The Channel Islands, off the coast of Southern California, are the only home of a species of tiny fox that looks like a plush toy. How the island foxes got there from the mainland is up for debate — maybe with Native Americans, maybe on storm debris. But fossils show they’ve lived on the islands for many thousands of years.
Along the way, these descendants of mainland gray foxes evolved into four-pound “island dwarves” whose size was better suited to survival in their isolated habitat with its slim resources. Though they are omnivores the size of a cat, in this environment they were long the top predators. They ate lizards, birds, deer mice and plants.
The foxes’ decline started when 19th-century settlers brought livestock to the islands and some of their pigs escaped. The feral swine attracted golden eagles, which dined on piglets and saw the little foxes as excellent snacks. The petite canines had never evolved defensive instincts, and predator was now prey.
“They have this naive, adorable little personality,” said Christina Boser, the Nature Conservancy’s island fox ecologist. “They’re not really scared of people,” let alone raptors, she said.
The foxes on one island, Santa Catalina, were also ravaged by canine distemper brought by dogs. In this out-of-whack ecosystem, the foxes’ numbers on the four islands plummeted to fewer than 200 by the late 1990s, a drop of 90 percent. In 2004, they were declared federally endangered.
But just 12 years later, the U.S. Fish and Wildlife Service on Thursday announced that the foxes of San Miguel, Santa Rosa and Santa Cruz islands had so rebounded that they were being taken off the endangered species list. That makes them the 37th species ever removed from the list due to recovery — and the protagonists of the fastest mammal recovery in the Endangered Species Act’s 43-year history. The Santa Catalina island fox was downlisted to threatened.
“It shows that we can do recovery,” Dan Ashe, director of Fish and Wildlife, said in an interview this week, adding that the Obama administration has delisted 19 species. “Here you have an example of one that, for mammals, is getting off the list in record time due to a lot of collaboration.”
Ashe was referring to critical comments about the Endangered Species Act, one of which is that many plants and animals seem to be permanent residents on the list. Other detractors say it takes too long for at-risk species to get on the list, a case biologists make in a new study that found the process takes an average of 12.1 years.
The island ecosystem that facilitated the foxes’ rapid downfall also made their recovery simpler than it might be for mainland species. They were also beneficiaries of intense cooperation between groups including the National Park Service, which manages five of the islands, and the Nature Conservancy, which owns most of Santa Cruz.

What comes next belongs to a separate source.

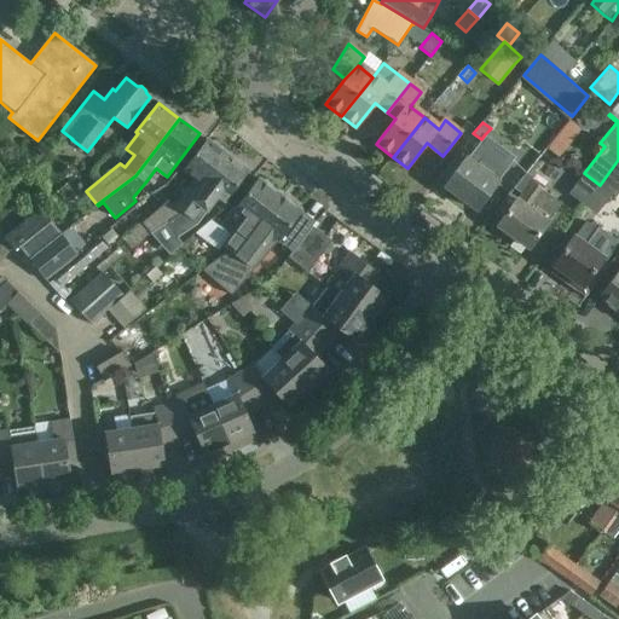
[(481,139),(445,187),(476,210),(515,157),(485,134),(481,139)]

The recovery effort involved trapping and captive-breeding the foxes on the islands, which are 12 to 70 miles off coast, so as not to expose them to mainland parasites. Between 2005 and 2006, more than 5,000 feral pigs were killed using helicopters, snipers, traps and dogs, the Los Angeles Times reported in 2007. The predatory golden eagles were trapped and relocated to the mainland. Bald eagles, which had lived on the islands before being wiped out by DDT poisoning, were brought back. (Fortunately for the foxes, those eagles like to eat fish.)
By 2008, more than 230 captive-bred foxes had been released into the wild, Ashe said, and they reproduced magnificently. Today, there are nearly 6,000 foxes on the four islands.

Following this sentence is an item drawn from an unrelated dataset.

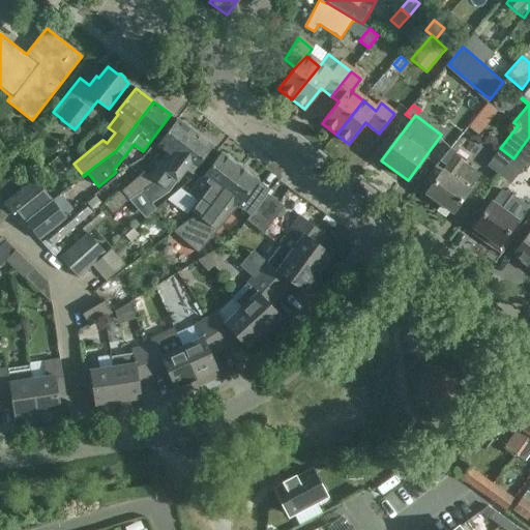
[(143,189),(156,180),(157,180),(168,167),(195,133),(187,127),(187,124),(182,120),(180,121),(177,119),(157,144),(167,151),(149,175),(144,172),(123,189),(100,210),(100,211),(81,229),(87,235),(107,217),(107,218),(128,200),(136,195),(143,189)]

Boser, who began working on Santa Cruz in 2006, said that there was a time when the traps she set for monitoring purposes hardly ever caught a fox.
“I was out there last week and put down 10 traps and caught nine foxes,” she said. Before, she added, “you took a picture with a fox, because this was a rare thing and this was exciting. Now you’re seeing them on the roads and the fields and all over the place.”
Today, Boser said, the biggest threat is disease. Although visitors are prohibited from bringing dogs to Santa Cruz, “we see dog poo on the beaches,” she said, so all the foxes must be vaccinated against rabies and canine distemper. Dogs are also the reason the Santa Catalina foxes are still listed as threatened — pooches are allowed there, so the chance of another epidemic remains, Fish and Wildlife said.
Boser called the foxes’ comeback “totally exciting,” but she said there’s more to be learned from the animals. Researchers have found that the foxes are the least genetically diverse reproductive species ever studied. Knowing more about how this affects their fitness in an isolated place with so few resources, Boser said, could hold lessons for mainland species that live in island-like habitats, such as the mountain lions of Los Angeles’ Santa Monica Mountains.